Hi, kleine Randbemerkung, auch Aufnahmen mit Stativ und Selbstauslöser benötigen die Leistung einer Person, aber eben die des Hiasls, der Japaner hätte in diesem Fall die Funktion eines akustisch gesteuerten Fernauslösersr gehabt.
OL
Hi, kleine Randbemerkung, auch Aufnahmen mit Stativ und Selbstauslöser benötigen die Leistung einer Person, aber eben die des Hiasls, der Japaner hätte in diesem Fall die Funktion eines akustisch gesteuerten Fernauslösersr gehabt.
OL
Ab wann würdest Du dem Japaner ein Mindestmaß an geistiger
Leistung zusprechen?
Du selbst hast Wandtke/Bullinger zitiert, da steht’s doch drin! Tatsächlich steht die Forderung, es sei eine geistige Leistung erforderlich, die eine Zuordnung der Aufnahme zu einer bestimmten natürlichen Person als Lichtbildner ermöglicht, deiner Aruffassung diametral entgegen. Demnach dürfte nämlich allenfalls für einen kleinen Teil der üblichen belanglosen und überflüssigen Schnappschüsse, wie sie zu Milliarden die privaten Fotoalben und leider zunehmend das Web überfluten, überhaupt ein Urheberrecht durchsetzbar sein.
Gruß
Hi da ich zufälligerweise Berufsfotograf bin
Sorry, ich dachte es ginge um irgendeinen japanischen Touristen in Ägypten. Dass dieser Thread sich vielmehr um dich dreht, scheint mir irgendwie entgangen zu sein.
Gruß
Hi,
Ab wann würdest Du dem Japaner ein Mindestmaß an geistiger
Leistung zusprechen?Du selbst hast Wandtke/Bullinger zitiert, da steht’s doch
drin! Tatsächlich steht die Forderung, es sei eine geistige
Leistung erforderlich, die eine Zuordnung der Aufnahme zu
einer bestimmten natürlichen Person als Lichtbildner
ermöglicht, deiner Aruffassung diametral entgegen. Demnach
dürfte nämlich allenfalls für einen kleinen Teil der üblichen
belanglosen und überflüssigen Schnappschüsse, wie sie zu
Milliarden die privaten Fotoalben und leider zunehmend das Web
überfluten, überhaupt ein Urheberrecht durchsetzbar sein.
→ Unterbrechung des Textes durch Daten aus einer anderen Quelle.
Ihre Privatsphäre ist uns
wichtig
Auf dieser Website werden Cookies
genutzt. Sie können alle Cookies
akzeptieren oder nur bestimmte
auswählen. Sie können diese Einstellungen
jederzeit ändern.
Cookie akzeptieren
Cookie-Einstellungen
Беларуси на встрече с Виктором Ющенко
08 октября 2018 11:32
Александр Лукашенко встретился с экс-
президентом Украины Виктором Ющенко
Also jetzt kann ich Deiner Argumentation überhaupt nicht mehr folgen, erst sagst Du der Japaner hätte kein Urheberrecht, da ja ein Affe die Fotos hätte machen können. Jetzt auf einmal wirfst Du mir vor, ich würde das Urheberrecht vielen Schanppschüssen etc. absprechen.
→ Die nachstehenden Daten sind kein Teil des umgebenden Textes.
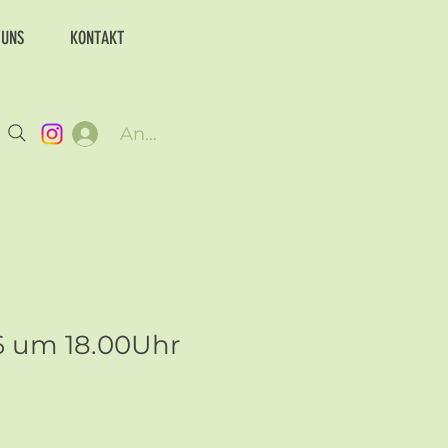
 UNS
KONTAKT
Anmelden
6 um 18.00Uhr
Genau das Gegenteil ist der Fall:
So gut wie jede Fotografie ist durch das Urheberrecht geschützt, nur dass die Urheberschaft eben nicht bei dem Auftragsgeber liegt, sondern bei dem Fotografen. Das ist ja gerade der entscheidende Unterschied zu anderen Aufträgen, bei denen der Künstler z.B. einen Drucker beauftragt.
Gruß,
Hi, kleine Randbemerkung, auch Aufnahmen mit Stativ und
Selbstauslöser benötigen die Leistung einer Person, aber eben
die des Hiasls, der Japaner hätte in diesem Fall die Funktion
eines akustisch gesteuerten Fernauslösersr gehabt.
Hi,
ja, eben drum würde wahrscheinlich in diesem Sonderfall das Urheberrecht vielleicht beim Hiasl liegen.
Gruß,
Hi,
ja aber wenn ich das Foto gemacht hätte, dann hätte ich es höchstwahrscheinlich anders gemacht als der Japaner.
Nun nicht etwa weil ich so viel toller bin als der Japaner sondern weil die Situation mir vielleicht soviel Gestaltungsvielfalt bietete, das ich sogar mehrere völlig verschiedene Varianten hätte machen können, an die der Japaner möglicherweise gar nicht gedacht hat, oder die er als „Amateur“ vielleicht gar nicht kennt.
Also aufgrund meiner fotografischen Interpretation, die sich von der des Japaners unterscheidet, habe ich dank meiner Persönlichkeit ein Werk im Sinne des Urheberrecht geschaffen.
Nun ist aber stets dann ein Werk gegeben, wenn ein anderer es anders gemacht hätte.
Dies trifft nun aber nicht nur auf mich oder mein Werk zu, sondern auch auf die Aufnahme des Japaners, da er es eben auch anders gemacht hat als ich es gemacht hätte.
Das muss logischerweise für beide gelten.
Auch irgendein z.B. Urlaubsschnappschussfoto hätte ich anders gemacht.